Cystine, on the other hand, is primarily involved in the structural stability of proteins. The disulfide bonds formed by cystine contribute to the three-dimensional folding of proteins, which is crucial for their proper function. These bonds help maintain the structural integrity of proteins, ensuring their stability under various physiological conditions. Cystine is particularly abundant in structural proteins such as keratin, which is responsible for the strength and resilience of hair, skin, and nails.

Food Sources

Cysteine and cystine can be obtained from various dietary sources. Cysteine-rich foods include poultry, eggs, dairy products, legumes, and whole grains. These sources provide the body with the necessary building blocks to synthesize cysteine. Cystine, on the other hand, is found in lower quantities in food as it is formed by the oxidation of cysteine. However, some dietary sources of cystine include meat, fish, eggs, and dairy products.

It is worth noting that the bioavailability of cysteine and cystine from food sources can be influenced by factors such as cooking methods and food processing. For example, prolonged heating or processing of foods can lead to the degradation of cysteine and cystine, reducing their availability for absorption in the body.

Health Benefits

Both cysteine and cystine offer several health benefits. Cysteine's role as a precursor for glutathione, a powerful antioxidant, makes it important for maintaining cellular health and protecting against oxidative stress. Glutathione helps neutralize harmful free radicals, supports the immune system, and aids in detoxification processes. Cysteine also plays a role in the synthesis of collagen, a protein essential for the health of connective tissues, skin, and joints.
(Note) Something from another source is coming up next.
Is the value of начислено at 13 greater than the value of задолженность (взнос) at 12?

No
Cystine's contribution to protein structure and stability is crucial for the proper functioning of various tissues and organs. It helps maintain the integrity of structural proteins, ensuring their resilience and strength. Additionally, cystine is involved in the formation of hair and nails, contributing to their growth and overall health.

Deficiency and Supplementation

Deficiencies of cysteine and cystine are rare since the body can synthesize cysteine from other amino acids. However, certain conditions or dietary restrictions may lead to reduced cysteine levels. In such cases, supplementation with cysteine or cystine may be beneficial. Cysteine supplements are available in various forms, including N-acetylcysteine (NAC), which is commonly used to support respiratory health and as an antioxidant. Cystine supplements are less common but may be used in specific cases where cystine deficiency is identified.


Cysteine and cystine are sulfur-containing amino acids with distinct attributes and functions. While cysteine is involved in protein synthesis, detoxification, and the synthesis of taurine, cystine primarily contributes to protein stability and structural integrity. Both amino acids offer health benefits and can be obtained from various dietary sources. Understanding the roles and characteristics of cysteine and cystine is essential for maintaining optimal health and ensuring the proper functioning of various biological processes in the body.